Blindfold me and dump me anywhere in the world and I will procure an invitation to an eccentric local artist’s home for dinner. Before having kids, I said yes to any offer that came with a plane ticket. I went to Cusco, Peru to apprentice with an Orthodox Jewish wigmaker, and Upper Peninsula, Michigan to research and design nuns’ habits in the basement of a church. As the Creative Director of Chopt, the fast casual salad chain, I climbed ladders to peer inside barrels of soy sauce in Kyoto, I huffed




Parmegiano Reggiano in Emilio-Romagno, and spear-fished uni in Vietnam. Life was unpredictable and thrilling, and these experiences cultivated in me a refined taste for freedom. Now, as a mother of two, the cadence my life is dictated less by kismet, and more by naps, snacks, playdates, and a weekly date night. I might be the happiest person you know, but I still miss arriving in a new city, making friends with friends of friends and eating more in one day than you probably eat in a week.
When we had our first child, Red, the fun changed but it didn’t stop. We brought her in a carrier to dance parties in Hydra and she slept in a black-out Slumber Pod at the foot of our bed in hotel room.

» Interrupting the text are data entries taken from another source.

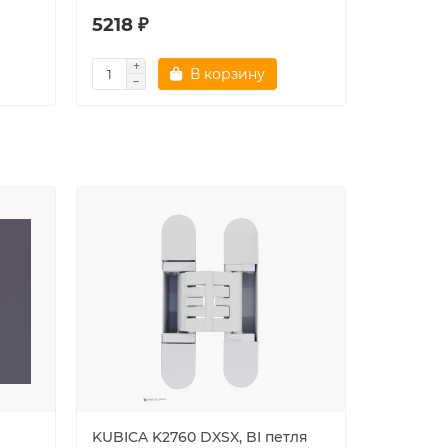
5218 ₽
5218 ₽
В корзину
KUBICA K2760 DXSX, BI петля
182RRAN.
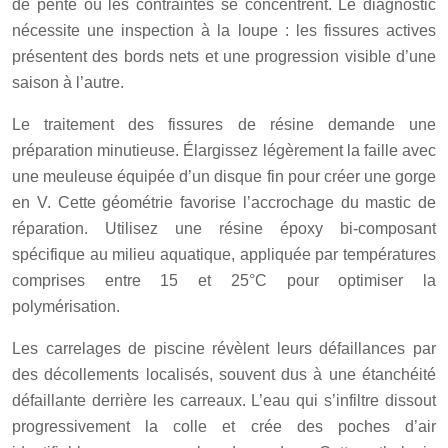
de pente où les contraintes se concentrent. Le diagnostic
nécessite une inspection à la loupe : les fissures actives
présentent des bords nets et une progression visible d’une
saison à l’autre.
Le traitement des fissures de résine demande une
préparation minutieuse. Élargissez légèrement la faille avec
une meuleuse équipée d’un disque fin pour créer une gorge
en V. Cette géométrie favorise l’accrochage du mastic de
réparation. Utilisez une résine époxy bi-composant
spécifique au milieu aquatique, appliquée par températures
comprises entre 15 et 25°C pour optimiser la
polymérisation.
Les carrelages de piscine révèlent leurs défaillances par
des décollements localisés, souvent dus à une étanchéité
défaillante derrière les carreaux. L’eau qui s’infiltre dissout
progressivement la colle et crée des poches d’air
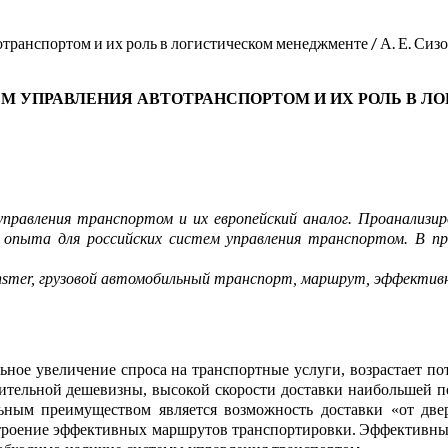
ранспортом и их роль в логистическом менеджменте / А. Е. Сизонто
ЕМ УПРАВЛЕНИЯ
АВТО
Т
Р
АНСПОРТОМ
И ИХ РОЛЬ В 
равления транспортом и их европейский аналог. Проанализи
 опыта для росси
й
ских систем управления транспортом. В пр
nsmer
, грузовой автом
о
бильный транспорт, маршрут, эффективн
ое увеличение спроса на транспортные услуги, возрастает пот
ительной дешевизны, высокой ск
о
рости доставки
наибольшей п
ьным преимуществом является
возможность доставки «от две
троение эффекти
в
ных маршрутов транспортировки.
Эффе
к
тивны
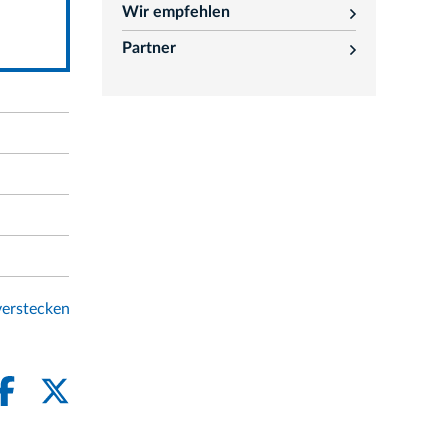
Wir empfehlen
rozwiń
Partner
rozwiń
erstecken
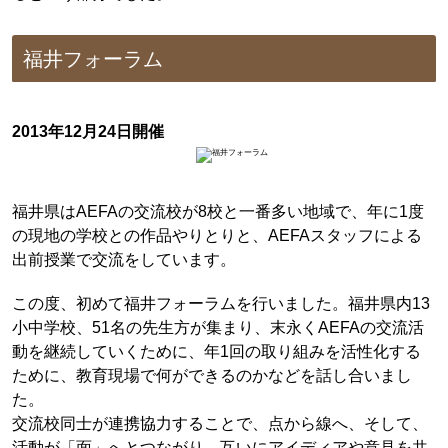
福井フォーラム
2013年12月24日開催
福井県はAEFAの交流校が8校と一番多い地域で、年に1度
の現地の学校との作品やりとりと、AEFAスタッフによる
出前授業で交流をしています。
この度、初めて福井フォーラムを行いました。福井県内13
小中学校、51名の先生方が集まり、末永くAEFAの交流活
動を継続していくために、年1回の取り組みを活性化する
ために、教育現場で何ができるのかなどを話し合いまし
た。
交流校同士が連携協力することで、点から線へ、そして、
活動が「面」へとつながり、互いにアイディアや意見を共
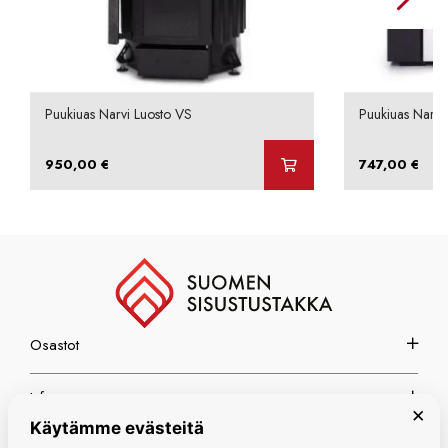
Puukiuas Narvi Luosto VS
Puukiuas Narvi
950,00
€
747,00
€
Osastot
Info
×
Käytämme evästeitä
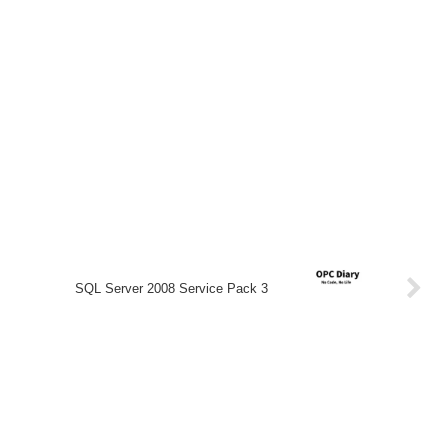
SQL Server 2008 Service Pack 3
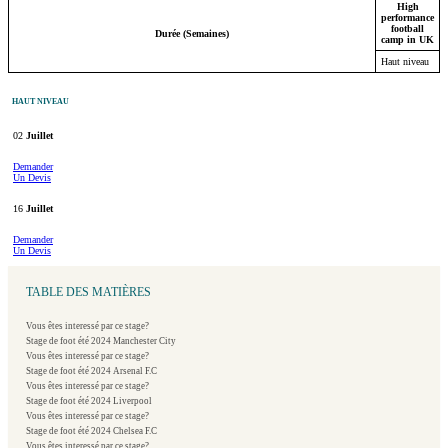
High
performance
football
Durée (Semaines)
camp in UK
Haut niveau
HAUT NIVEAU
02
Juillet
Demander
Un Devis
16
Juillet
Demander
Un Devis
TABLE DES MATIÈRES
Vous êtes interessé par ce stage?
Stage de foot été 2024 Manchester City
Vous êtes interessé par ce stage?
Stage de foot été 2024 Arsenal F.C
Vous êtes interessé par ce stage?
Stage de foot été 2024 Liverpool
Vous êtes interessé par ce stage?
Stage de foot été 2024 Chelsea F.C
Vous êtes interessé par ce stage?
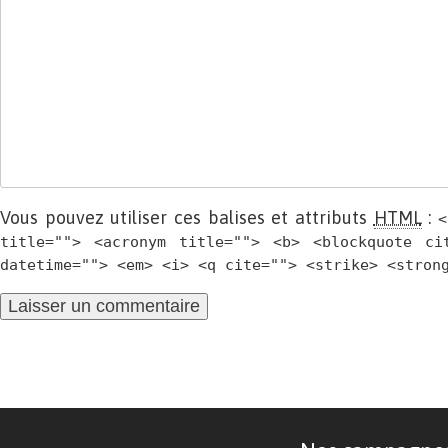
Vous pouvez utiliser ces balises et attributs
HTML
:
<
title=""> <acronym title=""> <b> <blockquote ci
datetime=""> <em> <i> <q cite=""> <strike> <stron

With the arrival of our second, Dov Bear, we became utterly conspicuous in an airport terminal -- double strollers, a duffle bag of snacks, and public outbursts of sibling rivalry (have you ever seen a child bite another’s head?). Where there were once charmed smiles from fellow travelers, there were now unsolicited reassurances -- “we’ve all been there” -- or worse, clucks of disapproval. (We are currently packing for a summer trip to Sicily, God help us. More on traveling with kids here).

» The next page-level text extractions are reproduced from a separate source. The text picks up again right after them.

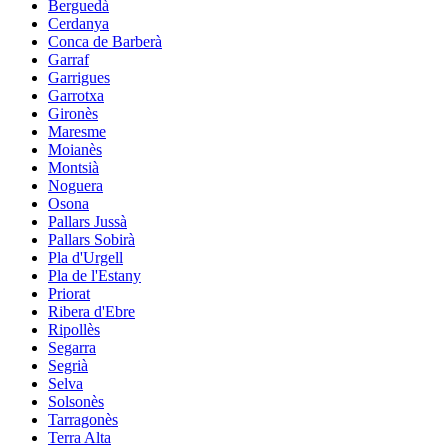
Berguedà
Cerdanya
Conca de Barberà
Garraf
Garrigues
Garrotxa
Gironès
Maresme
Moianès
Montsià
Noguera
Osona
Pallars Jussà
Pallars Sobirà
Pla d'Urgell
Pla de l'Estany
Priorat
Ribera d'Ebre
Ripollès
Segarra
Segrià
Selva
Solsonès
Tarragonès
Terra Alta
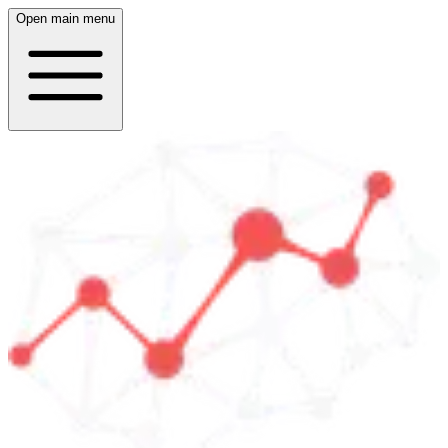
Open main menu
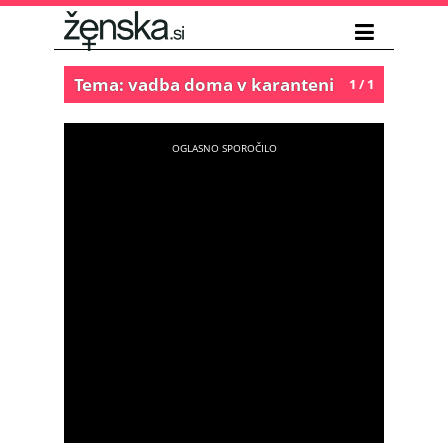
Tema: vadba doma v karanteni
1 / 1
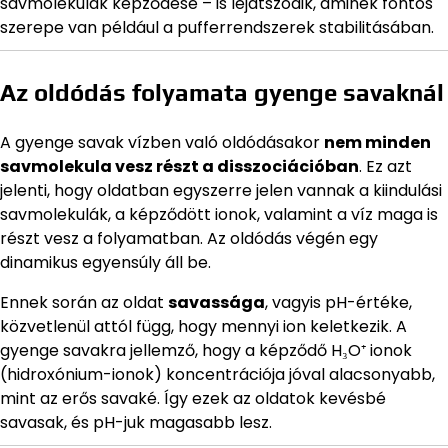
savmolekulák képződése – is lejátszódik, aminek fontos
szerepe van például a pufferrendszerek stabilitásában.
Az oldódás folyamata gyenge savaknál
A gyenge savak vízben való oldódásakor
nem minden
savmolekula vesz részt a disszociációban
. Ez azt
jelenti, hogy oldatban egyszerre jelen vannak a kiindulási
savmolekulák, a képződött ionok, valamint a víz maga is
részt vesz a folyamatban. Az oldódás végén egy
dinamikus egyensúly áll be.
Ennek során az oldat
savassága
, vagyis pH-értéke,
közvetlenül attól függ, hogy mennyi ion keletkezik. A
gyenge savakra jellemző, hogy a képződő H₃O⁺ ionok
(hidroxónium-ionok) koncentrációja jóval alacsonyabb,
mint az erős savaké. Így ezek az oldatok kevésbé
savasak, és pH-juk magasabb lesz.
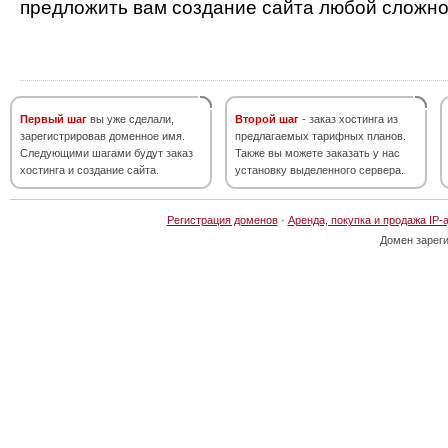
предложить вам создание сайта любой сложно
Первый шаг
вы уже сделали,
Второй шаг
- заказ хостинга из
зарегистрировав доменное имя.
предлагаемых тарифных планов.
Следующими шагами будут заказ
Также вы можете заказать у нас
хостинга и создание сайта.
установку выделенного сервера.
Регистрация доменов
·
Аренда, покупка и продажа IP-
Домен зарег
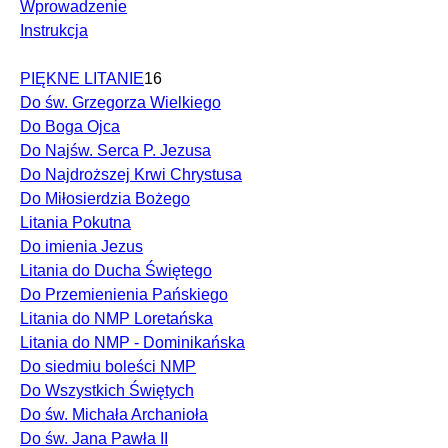
Wprowadzenie
Instrukcja
PIĘKNE LITANIE
16
Do św. Grzegorza Wielkiego
Do Boga Ojca
Do Najśw. Serca P. Jezusa
Do Najdroższej Krwi Chrystusa
Do Miłosierdzia Bożego
Litania Pokutna
Do imienia Jezus
Litania do Ducha Świętego
Do Przemienienia Pańskiego
Litania do NMP Loretańska
Litania do NMP - Dominikańska
Do siedmiu boleści NMP
Do Wszystkich Świętych
Do św. Michała Archanioła
Do św. Jana Pawła II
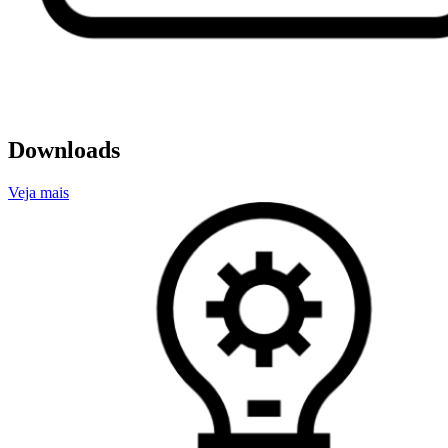
Downloads
Veja mais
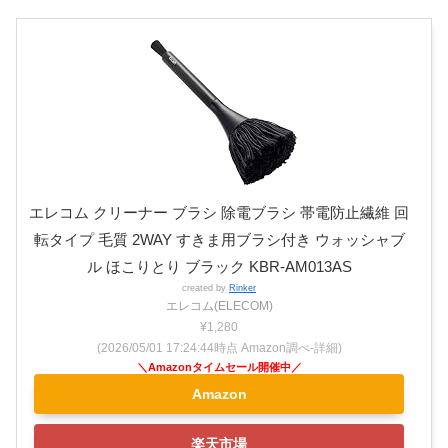
エレコム クリーナー ブラシ 除電ブラシ 帯電防止繊維 回
転タイプ 毛質 2WAY すきま用ブラシ付き ウォッシャブ
ル ほこりとり ブラック KBR-AM013AS
created by
Rinker
エレコム(ELECOM)
¥1,280
(2026/05/01 17:24:44時点 Amazon調べ-
詳細)
Amazon
楽天市場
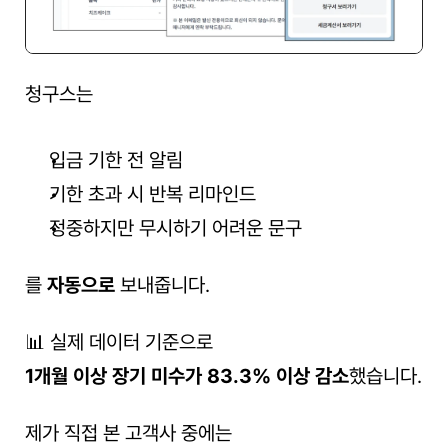
청구스는
입금 기한 전 알림
기한 초과 시 반복 리마인드
정중하지만 무시하기 어려운 문구
를 
자동으로
 보내줍니다.
📊 실제 데이터 기준으로
1개월 이상 장기 미수가 83.3% 이상 감소
했습니다.
제가 직접 본 고객사 중에는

Lately, I have been thinking about how, why, and when I travel alone, now that leaving home comes at a cost to the collective. “Business trips” seem unimpeachable, but what about the times when I just want some quiet? (I stash ear plugs all over my house; I am curious about these, specifically for parents). Is it ok for me to take a day to write, read, and think, without expending a drop of energy on answering questions? Why does it feel like the most entitled, selfish thing in the world to make a little space to sleep, poop, write, read, or eat, without interruption?
In retrospect, I guess I subconsciously sent out a bat signal when I wrote a Mother’s Day post detailing my fantasy to spend the holiday alone. Still, I was embarrassed when my husband made arrangements to take the kids to his parents’ house in Orange County so I could spend 48 hours alone at Hotel Joaquin in Laguna Beach. While other moms were picnicking with their children, I was skipping down the street carrying one water bottle instead of three. As I treated myself to the precious first bite of my own croissant, it dawned on me that this was the making of an annual tradition.

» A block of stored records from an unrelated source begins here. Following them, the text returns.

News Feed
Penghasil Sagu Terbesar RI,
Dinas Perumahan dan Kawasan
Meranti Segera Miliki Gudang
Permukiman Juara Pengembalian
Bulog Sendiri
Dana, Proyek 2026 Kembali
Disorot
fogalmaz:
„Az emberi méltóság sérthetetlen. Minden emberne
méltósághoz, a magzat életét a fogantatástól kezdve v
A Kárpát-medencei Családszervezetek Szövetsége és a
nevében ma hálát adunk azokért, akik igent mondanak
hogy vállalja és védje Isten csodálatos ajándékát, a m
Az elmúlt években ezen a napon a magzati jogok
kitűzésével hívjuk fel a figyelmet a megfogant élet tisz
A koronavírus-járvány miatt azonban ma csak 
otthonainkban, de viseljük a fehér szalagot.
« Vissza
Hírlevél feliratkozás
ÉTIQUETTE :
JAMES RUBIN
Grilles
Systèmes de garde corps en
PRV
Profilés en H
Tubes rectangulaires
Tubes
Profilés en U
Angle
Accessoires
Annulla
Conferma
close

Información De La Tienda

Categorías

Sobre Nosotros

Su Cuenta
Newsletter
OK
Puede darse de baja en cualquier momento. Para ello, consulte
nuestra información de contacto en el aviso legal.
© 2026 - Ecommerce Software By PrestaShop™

I sat down in a café to read Annie Erneux’s Simple Passion, a work of auto-fiction in which the narrator willingly submits to a love affair with a married man. Without a trace of shame, she upholds passion above all else, her kids included, and yet somehow, we don’t judge her for it (and it’s not just because she’s French).


“Children will always refuse to see the truth reflected in their mother’s absent stare and silent behavior: at times, they mean nothing to her, in the same way that grown-up kittens can mean nothing to a mother cat longing to go on the prowl.” The protagonist doesn’t apologize for indulging in her most intimate desires/obsessions, even as they compromise tightly held assumptions about what a mother’s interiority can/should look like. She sure as hell doesn’t double back with that rote qualifier, “Don’t get me wrong, I love my kids.” Sitting alone with a cappuccino, reading a book on Mother’s Day, it was far from Ernaux’s portrayal of her elicit affair, but still, I felt buoyed by her example.
When I returned home the next day, Red and Dov Bear wanted to know everything about my rather mundane trip -- what I ate, where I slept, and, “really, nobody else was there?” I didn’t come back with gifts from a far away land as per usual, and I had no adventuresome stories to tell. Instead, I encouraged them to imagine the unimaginable — their mother, not cooking, not working, not folding laundry, but just sitting still. Now there’s a story fantastical enough to live alongside unicorns and fairies in their little minds.